16. Print out the data type of the new column 'RoutingDays' using the attribute .dtype

In [34]:
df['RoutingDays'].dtype

dtype('<m8[ns]')

The results of substracting 2 datetime columns is a new column of type timedelta (duration). We need to convert into an int to get the number of days between these 2 days.
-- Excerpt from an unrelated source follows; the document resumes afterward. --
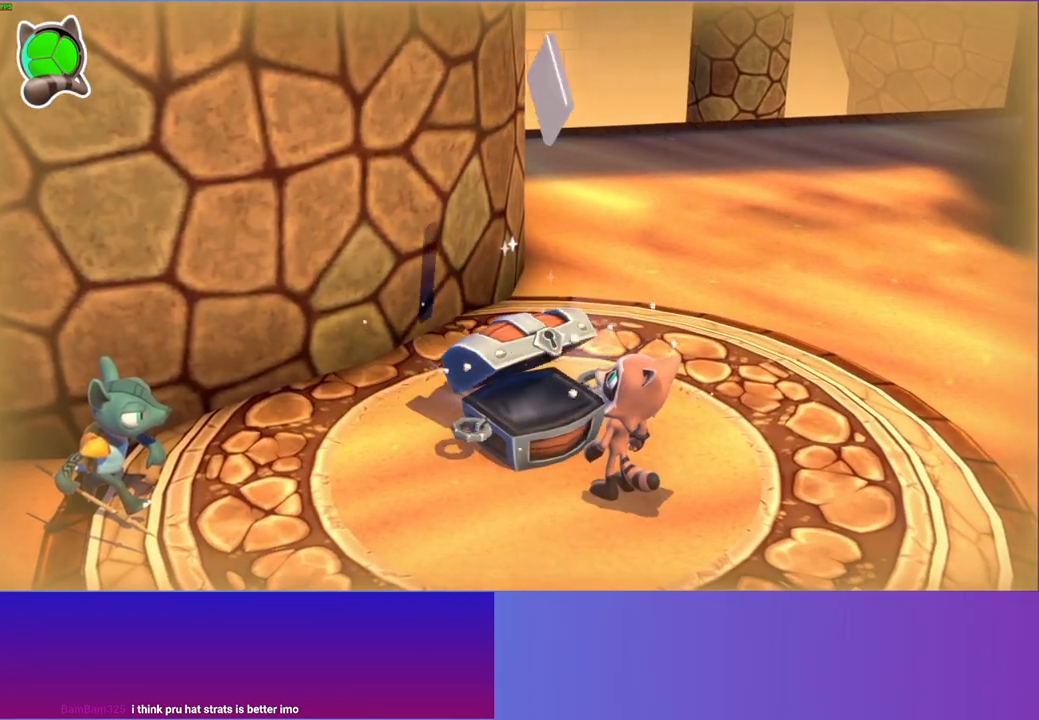
{"buttons": [], "left_stick": "up-left", "right_stick": "center", "events": [[67, "A", "up"], [183, "A", "down"], [233, "A", "up"]]}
17. Transform the column 'RoutingDays' using the .dt.days attribute

In [0]:
df['RoutingDays'] = df['RoutingDays'].dt.days

18. Display the first 5 rows using the .head() method

In [36]:
df.head()


Unnamed: 0,Complaint ID,Product,Sub-product,Issue,Sub-issue,State,ZIP code,Submitted via,Date received,Date sent to company,Company,Company response,Timely response?,Consumer disputed?,YearReceived,MonthReceived,DomReceived,DowReceived,IsWeekendReceived,RoutingDays
0,1114245,Debt collection,Medical,Disclosure verification of debt,Not given enough info to verify debt,FL,32219.0,Web,2014-11-13,2014-11-13,"Choice Recovery, Inc.",Closed with explanation,Yes,,2014,11,13,3,False,0
1,1114488,Debt collection,Medical,Disclosure verification of debt,Right to dispute notice not received,TX,75006.0,Web,2014-11-13,2014-11-13,"Expert Global Solutions, Inc.",In progress,Yes,,2014,11,13,3,False,0
2,1114255,Bank account or service,Checking account,Deposits and withdrawals,,NY,11102.0,Web,2014-11-13,2014-11-13,"FNIS (Fidelity National Information Services, ...",In progress,Yes,,2014,11,13,3,False,0
3,1115106,Debt collection,"Other (phone, health club, etc.)",Communication tactics,Frequent or repeated calls,GA,31721.0,Web,2014-11-13,2014-11-13,"Expert Global Solutions, Inc.",In progress,Yes,,2014,11,13,3,False,0
4,1115890,Credit reporting,,Incorrect information on credit report,Information is not mine,FL,33461.0,Web,2014-11-12,2014-11-13,TransUnion,In progress,Yes,,2014,11,12,2,False,1


Congratulations! In this exercise, you put in practise the different techniques to feature engineer new variables from datatime columns from a real-world dataset. From the 2 columns  'Date sent to company' and 'Date received', you successfully created 6 new features.